Pendant des mois, les autorités d'Asmara et d'Addis Abeba ont démenti la présence de forces érythréennes au Tigré, qui était pourtant largement rapportée par des habitants, des humanitaires, des diplomates et même certains responsables civils et militaires éthiopiens.
Ces troupes, ainsi que l'armée éthiopienne, y ont été notamment accusées de pillages, de massacres et de viols à grande échelle.
Abiy Ahmed a lancé le 4 novembre une intervention militaire visant à renverser le Front de libération du peuple du Tigré (TPLF), parti au pouvoir dans cette région du Nord du pays dont il a accusé les forces d'avoir attaqué des bases de l'armée fédérale.Il a proclamé la victoire le 28 novembre mais les combats s'y sont poursuivis.
Mardi, le Premier ministre éthiopien avait admis pour la première fois, devant le Parlement, que des troupes érythréennes étaient présentes sur le sol tigréen.
Il s'est ensuite rendu dans la capitale érythréenne, Asmara, jeudi.
"Dans mes discussions du 26 mars avec le président (érythréen) Issaias Afeworki à l'occasion de ma visite à Asmara, le gouvernement érythréen a accepté de retirer ses forces en dehors des frontières de l'Ethiopie", a-t-il annoncé vendredi matin dans un communiqué posté sur son compte Twitter.
Il explique également que le TPLF a tiré plusieurs roquettes sur la capitale érythréenne, "incitant ainsi le gouvernement érythréen à traverser la frontière avec l'Ethiopie, à prévenir d'autres attaques et à sauvegarder sa sécurité nationale".
- Massacres -
L'Éthiopie et l'Érythrée se sont opposées entre 1998 et 2000 durant une sanglante guerre frontalière, alors que le TPLF dominait le pouvoir en Ethiopie, qui a abouti à une impasse de deux décennies.
Les deux pays se sont rapprochés après l'arrivée au pouvoir en 2018 d'Abiy Ahmed, récompensé du prix Nobel de la paix en 2019.Mais l'Érythrée et le TPLF sont restés de féroces ennemis.
Selon le Premier ministre éthiopien, les troupes érythréennes ont pris le contrôle de zones proches de la frontière, y compris des tranchées creusées au temps de la guerre frontalière, qui avaient été abandonnées par les soldats éthiopiens.
Mais des groupes de défense des droits humains et des habitants de Tigré ont, eux, décrit une présence érythréenne beaucoup plus loin dans la région.

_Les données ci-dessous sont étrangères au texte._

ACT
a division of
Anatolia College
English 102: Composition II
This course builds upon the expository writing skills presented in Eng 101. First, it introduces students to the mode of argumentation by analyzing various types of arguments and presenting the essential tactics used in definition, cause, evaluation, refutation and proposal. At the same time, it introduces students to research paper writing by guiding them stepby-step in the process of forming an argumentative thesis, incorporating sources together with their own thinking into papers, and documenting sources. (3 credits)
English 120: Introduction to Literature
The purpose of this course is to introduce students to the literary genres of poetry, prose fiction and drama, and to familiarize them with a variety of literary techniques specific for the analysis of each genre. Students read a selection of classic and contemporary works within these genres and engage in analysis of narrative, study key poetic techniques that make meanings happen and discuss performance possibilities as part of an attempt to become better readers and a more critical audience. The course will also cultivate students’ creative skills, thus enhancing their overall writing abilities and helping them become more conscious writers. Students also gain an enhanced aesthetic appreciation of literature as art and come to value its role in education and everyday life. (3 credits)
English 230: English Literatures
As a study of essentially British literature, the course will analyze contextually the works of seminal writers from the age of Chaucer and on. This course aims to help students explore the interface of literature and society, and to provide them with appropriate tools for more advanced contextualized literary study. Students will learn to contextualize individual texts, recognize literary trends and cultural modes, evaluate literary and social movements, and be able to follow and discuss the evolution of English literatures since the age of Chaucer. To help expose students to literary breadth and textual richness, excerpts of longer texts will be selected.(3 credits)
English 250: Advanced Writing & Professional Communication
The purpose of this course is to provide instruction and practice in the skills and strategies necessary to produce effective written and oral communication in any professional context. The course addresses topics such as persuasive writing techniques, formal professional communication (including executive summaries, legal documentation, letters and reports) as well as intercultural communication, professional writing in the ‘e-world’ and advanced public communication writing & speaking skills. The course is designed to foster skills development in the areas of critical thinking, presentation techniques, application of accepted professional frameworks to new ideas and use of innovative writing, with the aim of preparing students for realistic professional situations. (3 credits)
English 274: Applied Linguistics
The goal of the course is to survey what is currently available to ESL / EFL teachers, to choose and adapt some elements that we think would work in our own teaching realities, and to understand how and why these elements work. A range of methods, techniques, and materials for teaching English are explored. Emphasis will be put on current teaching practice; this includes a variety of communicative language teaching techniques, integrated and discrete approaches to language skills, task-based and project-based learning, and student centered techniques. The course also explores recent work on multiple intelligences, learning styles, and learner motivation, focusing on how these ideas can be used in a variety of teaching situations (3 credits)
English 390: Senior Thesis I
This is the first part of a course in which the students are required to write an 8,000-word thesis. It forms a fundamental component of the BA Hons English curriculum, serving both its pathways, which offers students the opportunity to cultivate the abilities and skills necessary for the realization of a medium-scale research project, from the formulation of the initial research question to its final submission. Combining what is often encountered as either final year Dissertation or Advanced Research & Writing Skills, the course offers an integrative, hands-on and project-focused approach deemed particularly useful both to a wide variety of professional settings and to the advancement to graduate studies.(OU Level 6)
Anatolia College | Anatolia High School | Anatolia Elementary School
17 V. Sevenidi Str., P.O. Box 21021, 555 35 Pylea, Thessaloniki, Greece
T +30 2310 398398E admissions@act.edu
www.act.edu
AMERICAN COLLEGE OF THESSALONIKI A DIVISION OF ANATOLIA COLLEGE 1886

Amnesty International et Human Rights Watch ont accusé l'armée d'Asmara d'avoir tué des centaines de Tigréens lors d'un massacre fin novembre dans la ville d'Aksoum.
La Commission éthiopienne des droits de l'Homme, organe indépendant mais rattaché eu gouvernement, a affirmé mercredi avoir "réuni des preuves concernant la mort de plus d'une centaine de victimes", tuées par des membres des forces érythréennes, dans cette ville sainte du nord du Tigré.

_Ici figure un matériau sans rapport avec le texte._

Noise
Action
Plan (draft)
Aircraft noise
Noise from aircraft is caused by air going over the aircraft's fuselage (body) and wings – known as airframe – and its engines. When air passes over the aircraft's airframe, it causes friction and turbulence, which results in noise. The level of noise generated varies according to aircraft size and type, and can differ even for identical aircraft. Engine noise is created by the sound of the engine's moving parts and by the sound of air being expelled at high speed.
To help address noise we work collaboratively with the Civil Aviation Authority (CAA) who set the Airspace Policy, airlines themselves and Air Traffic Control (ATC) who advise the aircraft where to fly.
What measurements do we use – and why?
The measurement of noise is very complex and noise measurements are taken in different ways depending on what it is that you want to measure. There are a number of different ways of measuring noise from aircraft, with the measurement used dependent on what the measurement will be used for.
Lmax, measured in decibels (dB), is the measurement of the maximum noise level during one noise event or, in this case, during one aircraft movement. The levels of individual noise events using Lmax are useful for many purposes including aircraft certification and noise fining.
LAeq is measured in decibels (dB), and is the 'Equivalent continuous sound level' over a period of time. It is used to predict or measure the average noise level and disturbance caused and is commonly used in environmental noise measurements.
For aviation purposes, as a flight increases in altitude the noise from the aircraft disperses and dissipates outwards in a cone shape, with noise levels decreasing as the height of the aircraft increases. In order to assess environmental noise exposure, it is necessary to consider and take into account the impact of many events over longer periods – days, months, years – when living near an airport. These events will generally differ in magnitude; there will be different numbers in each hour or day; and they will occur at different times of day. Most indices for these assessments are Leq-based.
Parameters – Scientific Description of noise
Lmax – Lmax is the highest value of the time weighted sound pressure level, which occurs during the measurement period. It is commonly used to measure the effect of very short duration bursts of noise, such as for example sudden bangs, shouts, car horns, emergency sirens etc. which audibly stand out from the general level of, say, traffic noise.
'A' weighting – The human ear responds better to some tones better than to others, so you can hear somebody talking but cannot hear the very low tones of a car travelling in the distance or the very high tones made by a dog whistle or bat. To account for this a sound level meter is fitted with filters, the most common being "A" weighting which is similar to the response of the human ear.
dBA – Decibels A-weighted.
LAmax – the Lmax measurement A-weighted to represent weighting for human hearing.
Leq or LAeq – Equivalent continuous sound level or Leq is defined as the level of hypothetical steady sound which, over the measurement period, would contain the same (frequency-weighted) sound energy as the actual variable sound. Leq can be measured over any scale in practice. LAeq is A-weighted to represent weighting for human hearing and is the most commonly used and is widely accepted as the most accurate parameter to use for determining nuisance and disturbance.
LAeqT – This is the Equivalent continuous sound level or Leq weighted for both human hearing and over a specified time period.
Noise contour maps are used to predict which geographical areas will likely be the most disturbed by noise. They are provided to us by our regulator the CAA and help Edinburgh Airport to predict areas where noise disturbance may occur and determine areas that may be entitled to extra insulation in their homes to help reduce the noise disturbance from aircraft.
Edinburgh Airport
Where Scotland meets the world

L'AFP a documenté un autre massacre qui aurait été perpétré en novembre par les troupes érythréennes dans la ville de Dengolat.
Lors d'une visite ce mois-ci dans la ville de Wukro, à 50 kilomètres au nord de la capitale régionale Mekele, des habitants ont également déclaré à l'AFP que des soldats érythréens étaient toujours présents, parfois vêtu d'uniformes éthiopiens.

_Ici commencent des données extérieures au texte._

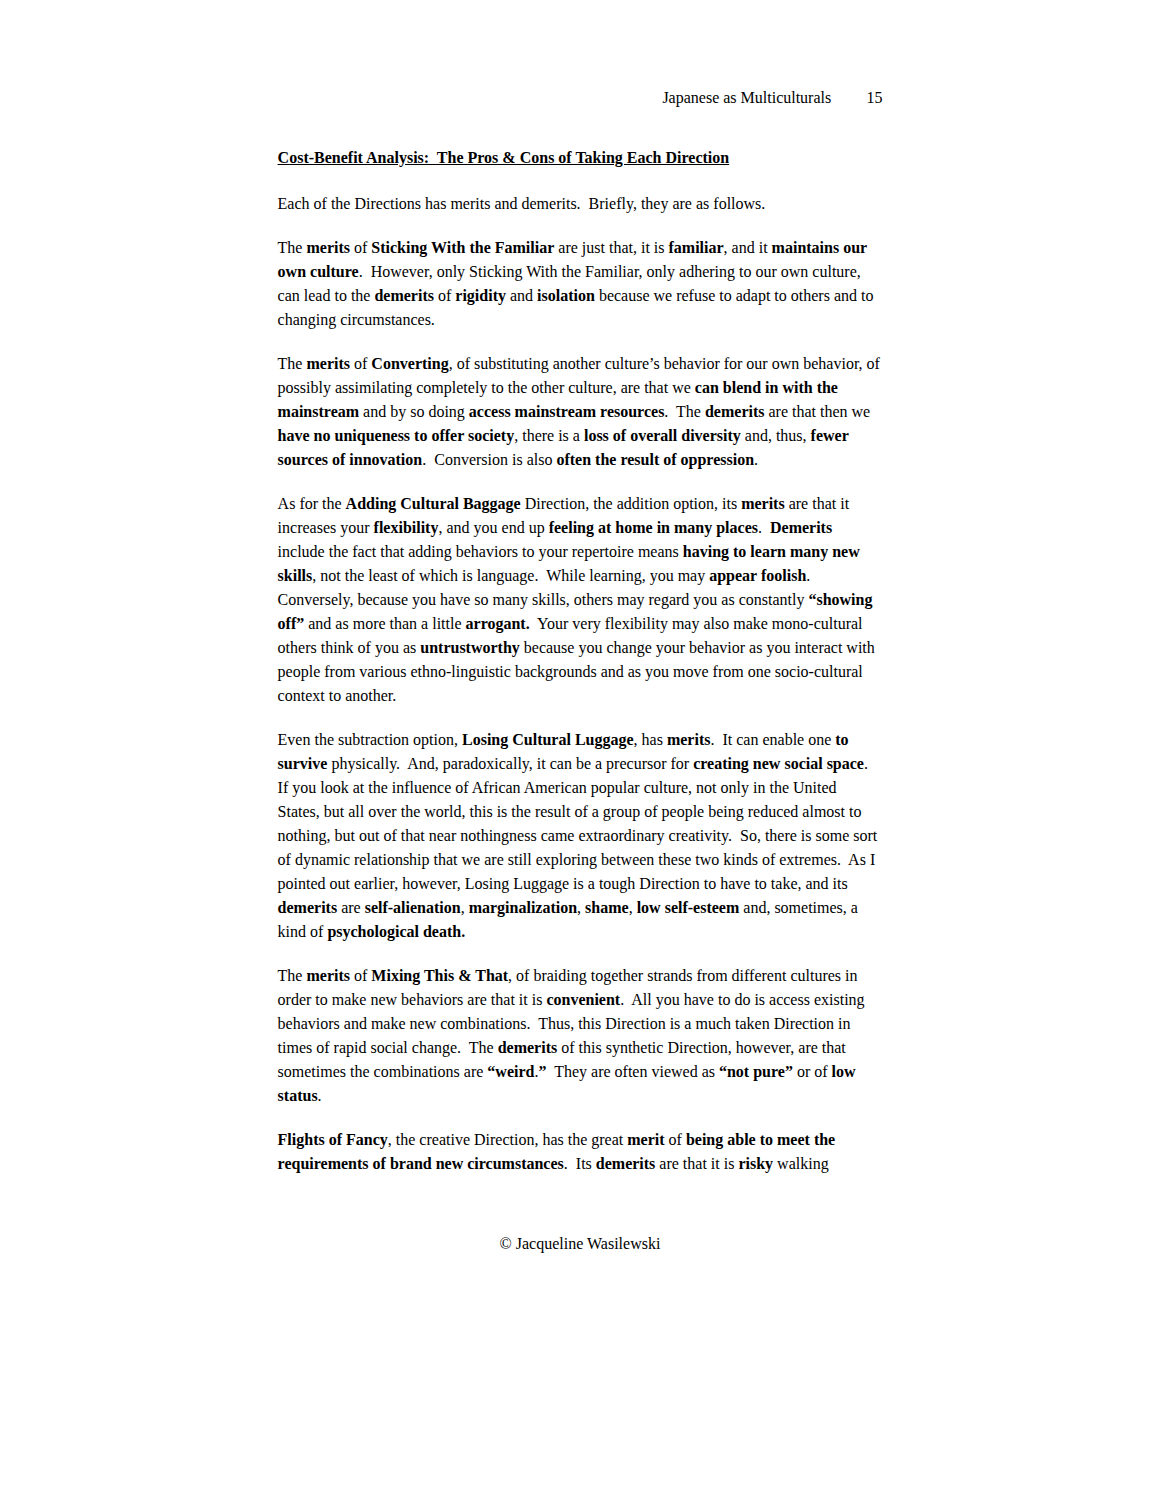Japanese as Multiculturals 15
Cost-Benefit Analysis: The Pros & Cons of Taking Each Direction
Each of the Directions has merits and demerits. Briefly, they are as follows.
The merits of Sticking With the Familiar are just that, it is familiar, and it maintains our own culture. However, only Sticking With the Familiar, only adhering to our own culture, can lead to the demerits of rigidity and isolation because we refuse to adapt to others and to changing circumstances.
The merits of Converting, of substituting another culture’s behavior for our own behavior, of possibly assimilating completely to the other culture, are that we can blend in with the mainstream and by so doing access mainstream resources. The demerits are that then we have no uniqueness to offer society, there is a loss of overall diversity and, thus, fewer sources of innovation. Conversion is also often the result of oppression.
As for the Adding Cultural Baggage Direction, the addition option, its merits are that it increases your flexibility, and you end up feeling at home in many places. Demerits include the fact that adding behaviors to your repertoire means having to learn many new skills, not the least of which is language. While learning, you may appear foolish. Conversely, because you have so many skills, others may regard you as constantly “showing off” and as more than a little arrogant. Your very flexibility may also make mono-cultural others think of you as untrustworthy because you change your behavior as you interact with people from various ethno-linguistic backgrounds and as you move from one socio-cultural context to another.
Even the subtraction option, Losing Cultural Luggage, has merits. It can enable one to survive physically. And, paradoxically, it can be a precursor for creating new social space. If you look at the influence of African American popular culture, not only in the United States, but all over the world, this is the result of a group of people being reduced almost to nothing, but out of that near nothingness came extraordinary creativity. So, there is some sort of dynamic relationship that we are still exploring between these two kinds of extremes. As I pointed out earlier, however, Losing Luggage is a tough Direction to have to take, and its demerits are self-alienation, marginalization, shame, low self-esteem and, sometimes, a kind of psychological death.
The merits of Mixing This & That, of braiding together strands from different cultures in order to make new behaviors are that it is convenient. All you have to do is access existing behaviors and make new combinations. Thus, this Direction is a much taken Direction in times of rapid social change. The demerits of this synthetic Direction, however, are that sometimes the combinations are “weird.” They are often viewed as “not pure” or of low status.
Flights of Fancy, the creative Direction, has the great merit of being able to meet the requirements of brand new circumstances. Its demerits are that it is risky walking
© Jacqueline Wasilewski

Abiy a déclaré devant les parlementaires que tout abus commis dans la région était "inacceptable".
- "Tromperie" -
Le parti d'opposition tigréen, Salsay Weyane Tigray, a déclaré vendredi que tout accord sur le retrait de l'Érythrée était "inutile" sans "un organisme de réglementation international pour vérifier".
"C'est un autre niveau de tromperie, un jeu auquel ils jouent depuis longtemps", a déclaré sur Twitter Hailu Kebede, en charge des affaires étrangères au sein du parti.
"Retirez toutes les forces et mettez en place une équipe d'observation internationale.Le monde ne doit pas être dupé une nouvelle fois", a-t-il lancé.
Le secrétaire d'État américain Antony Blinken avait appelé au retrait des Érythréens, ainsi que des forces de la région éthiopienne d'Amhara qui ont également joué un rôle clé dans la sécurisation de certaines parties de l'ouest et du sud du Tigré.
Les responsables d'Amhara affirment que ces parties du Tigré leur appartiennent légitimement.
Le conflit a fait près d'un million de déplacés.Les autorités locales estiment qu'environ 950.000 personnes ont fui les combats et les persécutions, essentiellement en provenance du Tigré occidental mais aussi du nord-ouest et du centre de la région.